Work order =>
Copy every line from the data below in which the string "KiCad" can be found.

[Electronics engineering source data]
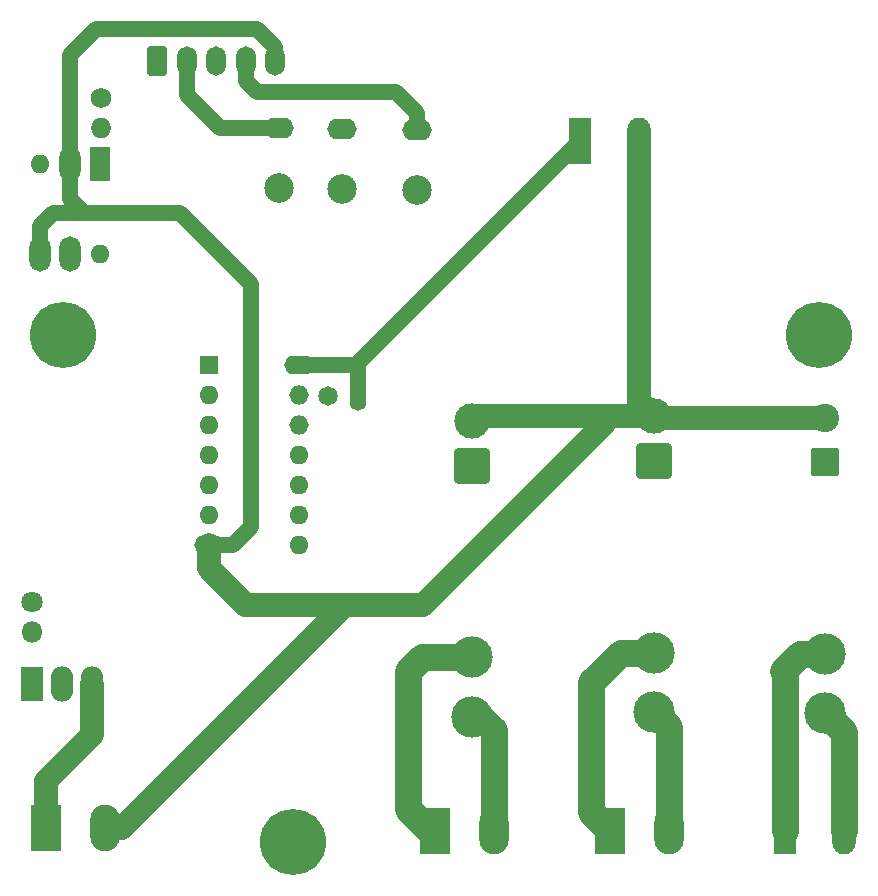
<source format=gbr>
%TF.GenerationSoftware,KiCad,Pcbnew,6.0.11+dfsg-1*%
%TF.CreationDate,2023-03-16T14:48:17-05:00*%
%TF.ProjectId,power_control,706f7765-725f-4636-9f6e-74726f6c2e6b,rev?*%
%TF.SameCoordinates,Original*%
%TF.FileFunction,Copper,L2,Bot*%
%TF.FilePolarity,Positive*%
%FSLAX46Y46*%
G04 Gerber Fmt 4.6, Leading zero omitted, Abs format (unit mm)*
G04 Created by KiCad (PCBNEW 6.0.11+dfsg-1) date 2023-03-16 14:48:17*
%MOMM*%
%LPD*%
G01*
G04 APERTURE LIST*
G04 Aperture macros list*
%AMRoundRect*
0 Rectangle with rounded corners*
0 $1 Rounding radius*
0 $2 $3 $4 $5 $6 $7 $8 $9 X,Y pos of 4 corners*
0 Add a 4 corners polygon primitive as box body*
4,1,4,$2,$3,$4,$5,$6,$7,$8,$9,$2,$3,0*
0 Add four circle primitives for the rounded corners*
1,1,$1+$1,$2,$3*
1,1,$1+$1,$4,$5*
1,1,$1+$1,$6,$7*
1,1,$1+$1,$8,$9*
0 Add four rect primitives between the rounded corners*
20,1,$1+$1,$2,$3,$4,$5,0*
20,1,$1+$1,$4,$5,$6,$7,0*
20,1,$1+$1,$6,$7,$8,$9,0*
20,1,$1+$1,$8,$9,$2,$3,0*%
G04 Aperture macros list end*
%TA.AperFunction,ComponentPad*%
%ADD10O,1.700000X2.500000*%
%TD*%
%TA.AperFunction,ComponentPad*%
%ADD11RoundRect,0.250000X-0.600000X-1.000000X0.600000X-1.000000X0.600000X1.000000X-0.600000X1.000000X0*%
%TD*%
%TA.AperFunction,ComponentPad*%
%ADD12R,2.500000X3.960000*%
%TD*%
%TA.AperFunction,ComponentPad*%
%ADD13O,2.500000X3.960000*%
%TD*%
%TA.AperFunction,ComponentPad*%
%ADD14R,1.980000X3.960000*%
%TD*%
%TA.AperFunction,ComponentPad*%
%ADD15O,1.980000X3.960000*%
%TD*%
%TA.AperFunction,ComponentPad*%
%ADD16C,2.500000*%
%TD*%
%TA.AperFunction,ComponentPad*%
%ADD17O,2.500000X1.750000*%
%TD*%
%TA.AperFunction,ComponentPad*%
%ADD18C,5.600000*%
%TD*%
%TA.AperFunction,ComponentPad*%
%ADD19R,1.800000X3.000000*%
%TD*%
%TA.AperFunction,ComponentPad*%
%ADD20O,1.800000X3.000000*%
%TD*%
%TA.AperFunction,ComponentPad*%
%ADD21O,1.600000X1.600000*%
%TD*%
%TA.AperFunction,ComponentPad*%
%ADD22C,3.500000*%
%TD*%
%TA.AperFunction,ComponentPad*%
%ADD23RoundRect,0.312000X-1.188000X1.188000X-1.188000X-1.188000X1.188000X-1.188000X1.188000X1.188000X0*%
%TD*%
%TA.AperFunction,ComponentPad*%
%ADD24C,3.000000*%
%TD*%
%TA.AperFunction,ComponentPad*%
%ADD25O,2.500000X1.600000*%
%TD*%
%TA.AperFunction,ComponentPad*%
%ADD26O,1.650000X1.650000*%
%TD*%
%TA.AperFunction,ComponentPad*%
%ADD27R,1.600000X1.600000*%
%TD*%
%TA.AperFunction,ComponentPad*%
%ADD28O,1.400000X2.500000*%
%TD*%
%TA.AperFunction,ComponentPad*%
%ADD29C,1.650000*%
%TD*%
%TA.AperFunction,ComponentPad*%
%ADD30R,1.905000X3.000000*%
%TD*%
%TA.AperFunction,ComponentPad*%
%ADD31O,1.905000X3.000000*%
%TD*%
%TA.AperFunction,ComponentPad*%
%ADD32RoundRect,0.249600X-0.950400X0.950400X-0.950400X-0.950400X0.950400X-0.950400X0.950400X0.950400X0*%
%TD*%
%TA.AperFunction,ComponentPad*%
%ADD33C,2.400000*%
%TD*%
%TA.AperFunction,ComponentPad*%
%ADD34C,1.800000*%
%TD*%
%TA.AperFunction,ComponentPad*%
%ADD35O,1.800000X1.800000*%
%TD*%
%TA.AperFunction,ComponentPad*%
%ADD36C,1.750000*%
%TD*%
%TA.AperFunction,ComponentPad*%
%ADD37O,1.750000X1.750000*%
%TD*%
%TA.AperFunction,Conductor*%
%ADD38C,1.330000*%
%TD*%
%TA.AperFunction,Conductor*%
%ADD39C,2.000000*%
%TD*%
%TA.AperFunction,Conductor*%
%ADD40C,1.850000*%
%TD*%
%TA.AperFunction,Conductor*%
%ADD41C,2.250000*%
%TD*%
G04 APERTURE END LIST*
D10*
%TO.P,J1,5,Pin_5*%
%TO.N,GND5V*%
X151050000Y-43261000D03*
%TO.P,J1,4,Pin_4*%
%TO.N,D34*%
X148550000Y-43261000D03*
%TO.P,J1,3,Pin_3*%
%TO.N,D33*%
X146050000Y-43261000D03*
%TO.P,J1,2,Pin_2*%
%TO.N,D32*%
X143550000Y-43261000D03*
D11*
%TO.P,J1,1,Pin_1*%
%TO.N,D25*%
X141050000Y-43261000D03*
%TD*%
D12*
%TO.P,J_wpump1,1,Pin_1*%
%TO.N,Net-(J_wpump1-Pad1)*%
X179411500Y-108439000D03*
D13*
%TO.P,J_wpump1,2,Pin_2*%
%TO.N,Net-(J_wpump1-Pad2)*%
X184411500Y-108439000D03*
%TD*%
D14*
%TO.P,J_fan1,1,Pin_1*%
%TO.N,Net-(J_fan1-Pad1)*%
X194183000Y-108458000D03*
D15*
%TO.P,J_fan1,2,Pin_2*%
%TO.N,Net-(J_fan1-Pad2)*%
X199183000Y-108458000D03*
%TD*%
D16*
%TO.P,R2,1*%
%TO.N,Net-(R2-Pad1)*%
X156718000Y-54102000D03*
D17*
%TO.P,R2,2*%
%TO.N,D33*%
X156718000Y-49022000D03*
%TD*%
D18*
%TO.P,H2,1*%
%TO.N,N/C*%
X197104000Y-66421000D03*
%TD*%
D19*
%TO.P,U3,1*%
%TO.N,Net-(R4-Pad2)*%
X136196000Y-51959000D03*
D20*
%TO.P,U3,2*%
%TO.N,GND5V*%
X133656000Y-51959000D03*
D21*
%TO.P,U3,3,NC*%
%TO.N,unconnected-(U3-Pad3)*%
X131116000Y-51959000D03*
D20*
%TO.P,U3,4*%
%TO.N,GND5V*%
X131116000Y-59579000D03*
%TO.P,U3,5*%
%TO.N,Net-(R6-Pad1)*%
X133656000Y-59579000D03*
D21*
%TO.P,U3,6*%
%TO.N,unconnected-(U3-Pad6)*%
X136196000Y-59579000D03*
%TD*%
D22*
%TO.P,U_wpump1,11*%
%TO.N,Net-(J_wpump1-Pad1)*%
X183134000Y-93339000D03*
%TO.P,U_wpump1,14*%
%TO.N,Net-(J_wpump1-Pad2)*%
X183134000Y-98339000D03*
D23*
%TO.P,U_wpump1,A1*%
%TO.N,Net-(R2-Pad1)*%
X183134000Y-77089000D03*
D24*
%TO.P,U_wpump1,A2*%
%TO.N,GND5V*%
X183134000Y-73339000D03*
%TD*%
D25*
%TO.P,U1,14,VDD*%
%TO.N,5v*%
X153020000Y-68975000D03*
D26*
%TO.P,U1,13*%
%TO.N,Net-(R6-Pad1)*%
X153020000Y-71515000D03*
%TO.P,U1,12*%
%TO.N,Net-(R8-Pad1)*%
X153020000Y-74055000D03*
D21*
%TO.P,U1,11*%
%TO.N,unconnected-(U1-Pad11)*%
X153020000Y-76595000D03*
%TO.P,U1,10*%
%TO.N,unconnected-(U1-Pad10)*%
X153020000Y-79135000D03*
%TO.P,U1,9*%
%TO.N,unconnected-(U1-Pad9)*%
X153020000Y-81675000D03*
%TO.P,U1,8*%
%TO.N,unconnected-(U1-Pad8)*%
X153020000Y-84215000D03*
D25*
%TO.P,U1,7,VSS*%
%TO.N,GND5V*%
X145400000Y-84215000D03*
D21*
%TO.P,U1,6*%
%TO.N,unconnected-(U1-Pad6)*%
X145400000Y-81675000D03*
%TO.P,U1,5*%
%TO.N,unconnected-(U1-Pad5)*%
X145400000Y-79135000D03*
%TO.P,U1,4*%
%TO.N,unconnected-(U1-Pad4)*%
X145400000Y-76595000D03*
%TO.P,U1,3*%
%TO.N,unconnected-(U1-Pad3)*%
X145400000Y-74055000D03*
%TO.P,U1,2*%
%TO.N,N/C*%
X145400000Y-71515000D03*
D27*
%TO.P,U1,1*%
X145400000Y-68975000D03*
%TD*%
D12*
%TO.P,OUT2,1,Pin_1*%
%TO.N,Net-(OUT2-Pad1)*%
X131635000Y-108200000D03*
D13*
%TO.P,OUT2,2,Pin_2*%
%TO.N,GND5V*%
X136635000Y-108200000D03*
%TD*%
D28*
%TO.P,R6,2*%
%TO.N,5v*%
X158030000Y-71600000D03*
D29*
%TO.P,R6,1*%
%TO.N,Net-(R6-Pad1)*%
X155490000Y-71600000D03*
%TD*%
D30*
%TO.P,Q2,1,B*%
%TO.N,Net-(Q2-Pad1)*%
X130460000Y-96000000D03*
D31*
%TO.P,Q2,2,C*%
%TO.N,5v*%
X133000000Y-96000000D03*
%TO.P,Q2,3,E*%
%TO.N,Net-(OUT2-Pad1)*%
X135540000Y-96000000D03*
%TD*%
D17*
%TO.P,R1,2*%
%TO.N,D32*%
X151384000Y-48972000D03*
D16*
%TO.P,R1,1*%
%TO.N,Net-(R1-Pad1)*%
X151384000Y-54052000D03*
%TD*%
D18*
%TO.P,H1,1*%
%TO.N,N/C*%
X152527000Y-109347000D03*
%TD*%
D22*
%TO.P,U_fan1,11*%
%TO.N,Net-(J_fan1-Pad1)*%
X197583000Y-93466000D03*
%TO.P,U_fan1,14*%
%TO.N,Net-(J_fan1-Pad2)*%
X197583000Y-98466000D03*
D32*
%TO.P,U_fan1,A1*%
%TO.N,Net-(R9-Pad1)*%
X197583000Y-77216000D03*
D33*
%TO.P,U_fan1,A2*%
%TO.N,GND5V*%
X197583000Y-73466000D03*
%TD*%
D18*
%TO.P,H3,1*%
%TO.N,N/C*%
X133096000Y-66421000D03*
%TD*%
D16*
%TO.P,R9,1*%
%TO.N,Net-(R9-Pad1)*%
X163068000Y-54179000D03*
D17*
%TO.P,R9,2*%
%TO.N,D34*%
X163068000Y-49099000D03*
%TD*%
D14*
%TO.P,5V1,1,Pin_1*%
%TO.N,5v*%
X176835000Y-50000000D03*
D15*
%TO.P,5V1,2,Pin_2*%
%TO.N,GND5V*%
X181835000Y-50000000D03*
%TD*%
D12*
%TO.P,J_oxygen1,1,Pin_1*%
%TO.N,Net-(J_oxygen1-Pad1)*%
X164545000Y-108458000D03*
D13*
%TO.P,J_oxygen1,2,Pin_2*%
%TO.N,Net-(J_oxygen1-Pad2)*%
X169545000Y-108458000D03*
%TD*%
D34*
%TO.P,R8,1*%
%TO.N,Net-(R8-Pad1)*%
X130400000Y-89035000D03*
D35*
%TO.P,R8,2*%
%TO.N,Net-(Q2-Pad1)*%
X130400000Y-91575000D03*
%TD*%
D22*
%TO.P,U_oxygen1,11*%
%TO.N,Net-(J_oxygen1-Pad1)*%
X167667500Y-93758000D03*
%TO.P,U_oxygen1,14*%
%TO.N,Net-(J_oxygen1-Pad2)*%
X167667500Y-98758000D03*
D23*
%TO.P,U_oxygen1,A1*%
%TO.N,Net-(R1-Pad1)*%
X167667500Y-77508000D03*
D24*
%TO.P,U_oxygen1,A2*%
%TO.N,GND5V*%
X167667500Y-73758000D03*
%TD*%
D36*
%TO.P,R4,1*%
%TO.N,D25*%
X136271000Y-46359000D03*
D37*
%TO.P,R4,2*%
%TO.N,Net-(R4-Pad2)*%
X136271000Y-48899000D03*
%TD*%
D38*
%TO.N,GND5V*%
X134874000Y-56134000D02*
X143002000Y-56134000D01*
X132207000Y-56134000D02*
X134874000Y-56134000D01*
X134874000Y-56134000D02*
X133656000Y-54916000D01*
X133656000Y-54916000D02*
X133656000Y-51959000D01*
X151050000Y-43261000D02*
X151050000Y-42084000D01*
X151050000Y-42084000D02*
X149479000Y-40513000D01*
X149479000Y-40513000D02*
X135890000Y-40513000D01*
X135890000Y-40513000D02*
X133656000Y-42747000D01*
X133656000Y-42747000D02*
X133656000Y-51959000D01*
X131116000Y-59579000D02*
X131116000Y-57225000D01*
X148971000Y-82677000D02*
X147433000Y-84215000D01*
X147433000Y-84215000D02*
X145400000Y-84215000D01*
X131116000Y-57225000D02*
X132207000Y-56134000D01*
X143002000Y-56134000D02*
X148971000Y-62103000D01*
X148971000Y-62103000D02*
X148971000Y-82677000D01*
%TO.N,D32*%
X151384000Y-48972000D02*
X146381000Y-48972000D01*
X146381000Y-48972000D02*
X143550000Y-46141000D01*
X143550000Y-46141000D02*
X143550000Y-43261000D01*
%TO.N,D34*%
X163068000Y-49099000D02*
X163068000Y-47625000D01*
X163068000Y-47625000D02*
X161290000Y-45847000D01*
X161290000Y-45847000D02*
X149479000Y-45847000D01*
X149479000Y-45847000D02*
X148550000Y-44918000D01*
X148550000Y-44918000D02*
X148550000Y-43261000D01*
D39*
%TO.N,GND5V*%
X178876000Y-73339000D02*
X178876000Y-73981000D01*
X183261000Y-73466000D02*
X183134000Y-73339000D01*
X178876000Y-73339000D02*
X168086500Y-73339000D01*
X168086500Y-73339000D02*
X167667500Y-73758000D01*
X145400000Y-86218000D02*
X148463000Y-89281000D01*
X197583000Y-73466000D02*
X183261000Y-73466000D01*
X183134000Y-73339000D02*
X178876000Y-73339000D01*
X163576000Y-89281000D02*
X156972000Y-89281000D01*
X181835000Y-72040000D02*
X183134000Y-73339000D01*
X145400000Y-84215000D02*
X145400000Y-86218000D01*
X136635000Y-108200000D02*
X138053000Y-108200000D01*
D40*
X167467500Y-73558000D02*
X167667500Y-73758000D01*
D39*
X178876000Y-73981000D02*
X163576000Y-89281000D01*
X181835000Y-50000000D02*
X181835000Y-72040000D01*
X138053000Y-108200000D02*
X156972000Y-89281000D01*
X156972000Y-89281000D02*
X148463000Y-89281000D01*
D41*
%TO.N,Net-(J_oxygen1-Pad1)*%
X167667500Y-93758000D02*
X163425000Y-93758000D01*
X164103000Y-108458000D02*
X164545000Y-108458000D01*
X162256000Y-94927000D02*
X162256000Y-106611000D01*
X163425000Y-93758000D02*
X162256000Y-94927000D01*
X162256000Y-106611000D02*
X164103000Y-108458000D01*
%TO.N,Net-(J_oxygen1-Pad2)*%
X167667500Y-98758000D02*
X168373000Y-98758000D01*
X169545000Y-99930000D02*
X169545000Y-108458000D01*
X168373000Y-98758000D02*
X169545000Y-99930000D01*
%TO.N,Net-(J_wpump1-Pad1)*%
X177790500Y-106818000D02*
X179411500Y-108439000D01*
X180302500Y-93339000D02*
X177790500Y-95851000D01*
X183134000Y-93339000D02*
X180302500Y-93339000D01*
X177790500Y-95851000D02*
X177790500Y-106818000D01*
%TO.N,Net-(J_wpump1-Pad2)*%
X184411500Y-108439000D02*
X184411500Y-99616500D01*
X184411500Y-99616500D02*
X183134000Y-98339000D01*
D39*
%TO.N,Net-(OUT2-Pad1)*%
X131635000Y-108200000D02*
X131635000Y-104204000D01*
X131635000Y-104204000D02*
X135540000Y-100299000D01*
X135540000Y-100299000D02*
X135540000Y-96000000D01*
D38*
%TO.N,5v*%
X158030000Y-68805000D02*
X157860000Y-68975000D01*
X176835000Y-50000000D02*
X158030000Y-68805000D01*
X158030000Y-68805000D02*
X158030000Y-71600000D01*
X157860000Y-68975000D02*
X153020000Y-68975000D01*
D41*
%TO.N,Net-(J_fan1-Pad1)*%
X194183000Y-95025000D02*
X194183000Y-108458000D01*
X195430000Y-93466000D02*
X194027000Y-94869000D01*
D39*
X194027000Y-94869000D02*
X194183000Y-95025000D01*
D41*
X197583000Y-93466000D02*
X195430000Y-93466000D01*
%TO.N,Net-(J_fan1-Pad2)*%
X199183000Y-100066000D02*
X197583000Y-98466000D01*
X199183000Y-108458000D02*
X199183000Y-100066000D01*
%TD*%
M02*

</source>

Task output =>
%TF.GenerationSoftware,KiCad,Pcbnew,6.0.11+dfsg-1*%
G04 Created by KiCad (PCBNEW 6.0.11+dfsg-1) date 2023-03-16 14:48:17*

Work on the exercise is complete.